第8章 開戦
戦は引き分けとなり、明日に持ち越しとなった。
みんなが帰ってくる中、琴葉の姿が見えず、天幕を探し回っていると政宗から明日の作戦について話し合いをするから来いと言われ、信長様の天幕へ向かった。
「光秀、政宗、家康、報告を」
信長様に促され、光秀さんから順に今日の戦況を話した。
「後衛に武田軍が少数で攻めてきましたが、分が悪いと思ったのか退避していきました」
「こっちは真田幸村の軍と張り合わせたぜ。まあ結果は引き分けになりましたが、こっちが退避する時あんまり深追いはしてこなかったな」
「救護の方は奇襲をかけられる事なく今日は終わりましたよ。
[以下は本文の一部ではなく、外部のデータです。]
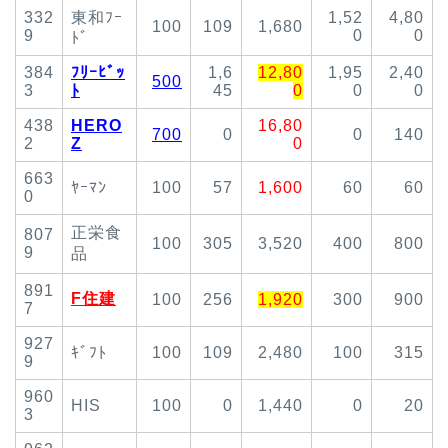
332
東和ﾌｰ
1,52
4,80
100
109
1,680
9
0
0
ﾄﾞ
384
ﾌﾘｰﾋﾞｯ
1,6
12,80
1,95
2,40
500
3
ﾄ
45
0
0
0
438
HERO
16,80
700
0
0
140
2
Z
0
663
ﾔｰﾏﾝ
100
57
1,600
60
60
0
正栄食
807
100
305
3,520
400
800
9
品
891
F住建
100
256
1,920
300
900
7
927
ｷﾞﾌﾄ
100
109
2,480
100
315
9
960
HIS
100
0
1,440
0
20
3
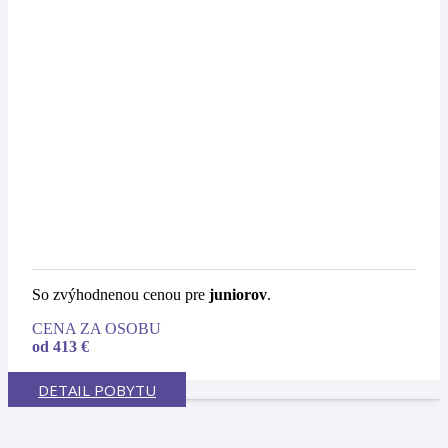
So zvýhodnenou cenou pre
juniorov
.
CENA ZA OSOBU
od 413 €
DETAIL POBYTU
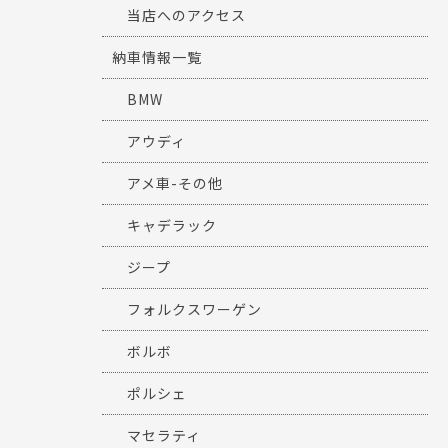
当店へのアクセス
納車情報一覧
BMW
アウディ
アメ車-その他
キャデラック
ジープ
フォルクスワーゲン
ボルボ
ポルシェ
マセラティ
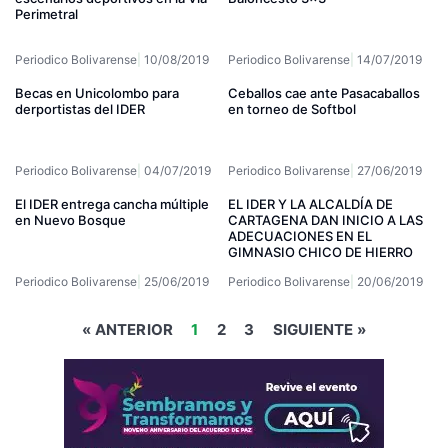
Perimetral
Periodico Bolivarense
10/08/2019
Periodico Bolivarense
14/07/2019
Becas en Unicolombo para
Ceballos cae ante Pasacaballos
derportistas del IDER
en torneo de Softbol
Periodico Bolivarense
04/07/2019
Periodico Bolivarense
27/06/2019
El IDER entrega cancha múltiple
EL IDER Y LA ALCALDÍA DE
en Nuevo Bosque
CARTAGENA DAN INICIO A LAS
ADECUACIONES EN EL
GIMNASIO CHICO DE HIERRO
Periodico Bolivarense
25/06/2019
Periodico Bolivarense
20/06/2019
« ANTERIOR
1
2
3
SIGUIENTE »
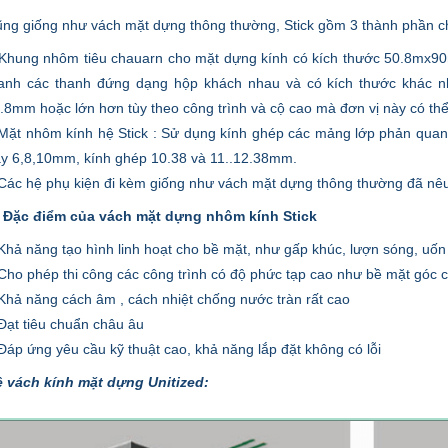
ng giống như vách mặt dựng thông thường, Stick gồm 3 thành phần ch
Khung nhôm tiêu chauarn cho mặt dựng kính có kích thước 50.8mx90
anh các thanh đứng dạng hộp khách nhau và có kích thước khác
.8mm hoặc lớn hơn tùy theo công trình và cộ cao mà đơn vị này có thể 
Mặt nhôm kính hệ Stick : Sử dụng kính ghép các mảng lớp phản quang
y 6,8,10mm, kính ghép 10.38 và 11..12.38mm.
Các hệ phụ kiện đi kèm giống như vách mặt dựng thông thường đã nêu
 Đặc điểm của vách mặt dựng nhôm kính Stick
Khả năng tạo hình linh hoạt cho bề mặt, như gấp khúc, lượn sóng, uốn
Cho phép thi công các công trình có độ phức tạp cao như bề mặt góc 
Khả năng cách âm , cách nhiệt chống nước tràn rất cao
Đạt tiêu chuẩn châu âu
Đáp ứng yêu cầu kỹ thuật cao, khả năng lắp đặt không có lỗi
 vách kính mặt dựng Unitized:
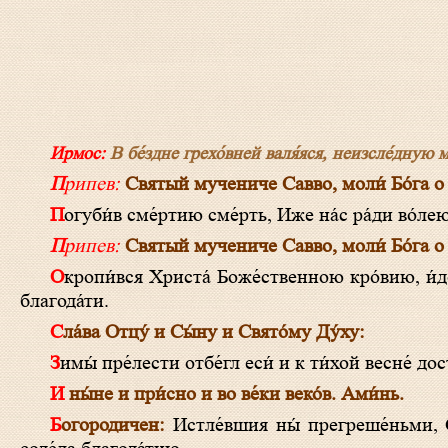
Ирмос:
В бе́здне грехо́вней валя́яся, неизсле́дную ми
Припев:
Святый мучениче Савво, моли́ Бо́га о
Погуби́в сме́ртию сме́рть, Иже на́с ра́ди во́лею 
Припев:
Святый мучениче Савво, моли́ Бо́га о
Окропи́вся Христа́ Боже́ственною кро́вию, и́дольских тре́б оскверне́ния отступи́л еси́, Са́вво сла́вне, и све́том оде́явся
благода́ти.
Сла́ва Отцу́ и Сы́ну и Свято́му Ду́ху:
Зимы́ пре́лести отбе́гл еси́ и к ти́хой весне́ д
И ны́не и при́сно и во ве́ки веко́в. Ами́нь.
Богородичен:
Истле́вшия ны́ прегреше́ньми, Сы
怪我人もまだ少ない方でしたね」
三人の報告を受け、信長様は一つの結論を出した。
「今日は下調べということか。おもしろい。やはり一筋縄ではいかんか」
その後、明日の作戦会議が始まり、終わりかけた時ずっと気になっていることを信長様に質問した。
「信長様。琴葉の姿が見えません。どこにいるか教えて下さい」
私が聞くことをわかっていたかのように信長様は直ぐに答えた。
「‥琴葉は落馬し、謙信に連れ去られた。恐らく今は上杉・武田の陣営にいるだろう」
「「?!」」
予想を遥かに超えることを言ってきて思考が追いつかなかった。
敵に連れ去られた、?何故追わなかったの?そんな疑問が湧き出る。
「どうして最初に言わなかったんですか」
「美桜、気持ちはわかるけど落ち着いて」
家康さんに落ち着けと言われても直ぐには無理だ。努めて冷静にしていても色々な感情が出てきそうになる。
「こうなるだろうと思って最後にしたんだ。最初に話せば取り乱し、作戦を練れなくなると思った。それに琴葉の件が最優先だ。‥謙信の目的はわからん、が、あの様子から見るに興味本位で攫っただけだろう」
ああ、この人はすごいなぁ。他人の性格までも理解し、話す順序もしっかり立ててる。
改めて、織田信長という人を知った。
「取り乱して申し訳ありませんでした」
「貴様も取り乱すことがあるんだな」
下げていた頭を上げ、信長様を見ると優しい眼差しを向けていた。
「(信長様、こんな顔もするんだ)」
しかし、次の瞬きでいつもの眼に戻った。そして私達は夜遅くまで琴葉の奪還作戦を練っていた。